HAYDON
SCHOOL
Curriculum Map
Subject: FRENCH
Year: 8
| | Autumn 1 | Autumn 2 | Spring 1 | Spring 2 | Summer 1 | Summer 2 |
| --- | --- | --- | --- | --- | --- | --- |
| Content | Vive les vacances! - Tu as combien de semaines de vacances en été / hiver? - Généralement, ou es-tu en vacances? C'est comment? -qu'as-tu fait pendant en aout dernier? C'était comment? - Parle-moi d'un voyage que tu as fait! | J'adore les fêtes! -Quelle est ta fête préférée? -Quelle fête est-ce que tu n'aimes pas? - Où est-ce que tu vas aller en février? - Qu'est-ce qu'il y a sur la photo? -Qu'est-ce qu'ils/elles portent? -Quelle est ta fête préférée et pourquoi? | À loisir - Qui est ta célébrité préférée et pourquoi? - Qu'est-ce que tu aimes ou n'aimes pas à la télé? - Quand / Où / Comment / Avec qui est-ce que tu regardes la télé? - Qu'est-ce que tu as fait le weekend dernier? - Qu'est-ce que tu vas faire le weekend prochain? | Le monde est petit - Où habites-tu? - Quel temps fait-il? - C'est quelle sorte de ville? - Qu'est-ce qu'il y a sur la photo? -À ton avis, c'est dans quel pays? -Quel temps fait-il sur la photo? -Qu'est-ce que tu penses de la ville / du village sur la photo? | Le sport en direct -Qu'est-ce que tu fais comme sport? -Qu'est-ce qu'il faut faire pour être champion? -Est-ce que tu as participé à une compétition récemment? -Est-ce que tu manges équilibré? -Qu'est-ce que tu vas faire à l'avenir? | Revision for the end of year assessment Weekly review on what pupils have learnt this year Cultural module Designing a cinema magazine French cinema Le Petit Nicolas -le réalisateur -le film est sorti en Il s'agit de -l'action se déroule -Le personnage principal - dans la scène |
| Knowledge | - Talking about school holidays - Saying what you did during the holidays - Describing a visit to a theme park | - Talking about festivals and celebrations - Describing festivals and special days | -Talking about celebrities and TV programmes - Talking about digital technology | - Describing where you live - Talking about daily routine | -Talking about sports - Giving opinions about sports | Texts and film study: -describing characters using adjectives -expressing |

* * * * * * * * *

_EXERCISE:_
Set down the complete listing once more, exactly as it stands above.

_RESULT OF THE TASK:_
HAYDON
SCHOOL
Curriculum Map
Subject: FRENCH
Year: 8
| | Autumn 1 | Autumn 2 | Spring 1 | Spring 2 | Summer 1 | Summer 2 |
| --- | --- | --- | --- | --- | --- | --- |
| Content | Vive les vacances! - Tu as combien de semaines de vacances en été / hiver? - Généralement, ou es-tu en vacances? C'est comment? -qu'as-tu fait pendant en aout dernier? C'était comment? - Parle-moi d'un voyage que tu as fait! | J'adore les fêtes! -Quelle est ta fête préférée? -Quelle fête est-ce que tu n'aimes pas? - Où est-ce que tu vas aller en février? - Qu'est-ce qu'il y a sur la photo? -Qu'est-ce qu'ils/elles portent? -Quelle est ta fête préférée et pourquoi? | À loisir - Qui est ta célébrité préférée et pourquoi? - Qu'est-ce que tu aimes ou n'aimes pas à la télé? - Quand / Où / Comment / Avec qui est-ce que tu regardes la télé? - Qu'est-ce que tu as fait le weekend dernier? - Qu'est-ce que tu vas faire le weekend prochain? | Le monde est petit - Où habites-tu? - Quel temps fait-il? - C'est quelle sorte de ville? - Qu'est-ce qu'il y a sur la photo? -À ton avis, c'est dans quel pays? -Quel temps fait-il sur la photo? -Qu'est-ce que tu penses de la ville / du village sur la photo? | Le sport en direct -Qu'est-ce que tu fais comme sport? -Qu'est-ce qu'il faut faire pour être champion? -Est-ce que tu as participé à une compétition récemment? -Est-ce que tu manges équilibré? -Qu'est-ce que tu vas faire à l'avenir? | Revision for the end of year assessment Weekly review on what pupils have learnt this year Cultural module Designing a cinema magazine French cinema Le Petit Nicolas -le réalisateur -le film est sorti en Il s'agit de -l'action se déroule -Le personnage principal - dans la scène |
| Knowledge | - Talking about school holidays - Saying what you did during the holidays - Describing a visit to a theme park | - Talking about festivals and celebrations - Describing festivals and special days | -Talking about celebrities and TV programmes - Talking about digital technology | - Describing where you live - Talking about daily routine | -Talking about sports - Giving opinions about sports | Texts and film study: -describing characters using adjectives -expressing |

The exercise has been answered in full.